— BEGIN —
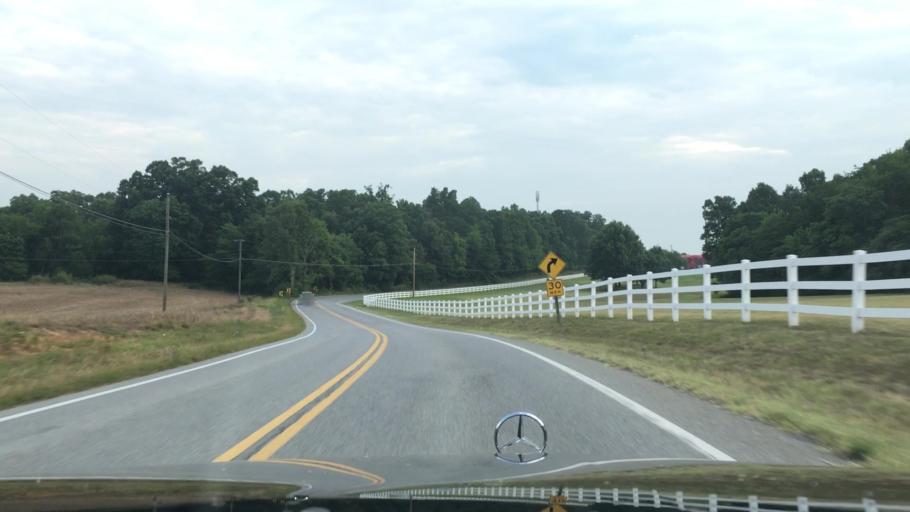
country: US
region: Virginia
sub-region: Campbell County
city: Timberlake
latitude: 37.3012
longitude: -79.3100
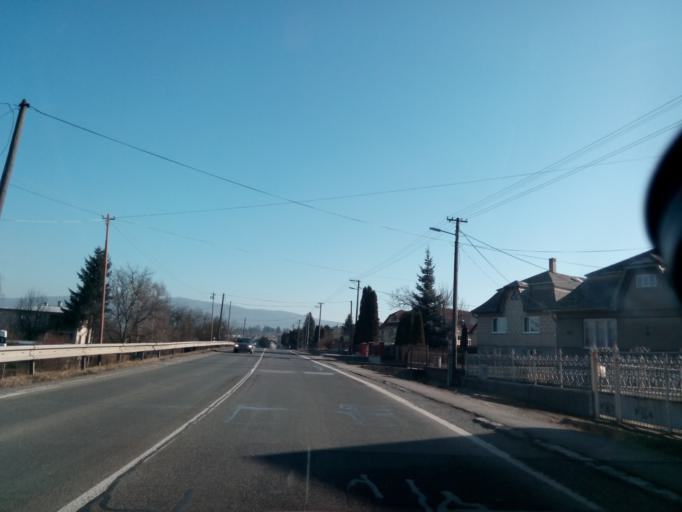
— END —
[GOAL] Recast every line of the records above as a numbered list, skipping any blank lines. Leave the pictures out of your answer.

[SOLUTION TO THIS PROBLEM]
1. country: US
2. region: Virginia
3. sub-region: Campbell County
4. city: Timberlake
5. latitude: 37.3012
6. longitude: -79.3100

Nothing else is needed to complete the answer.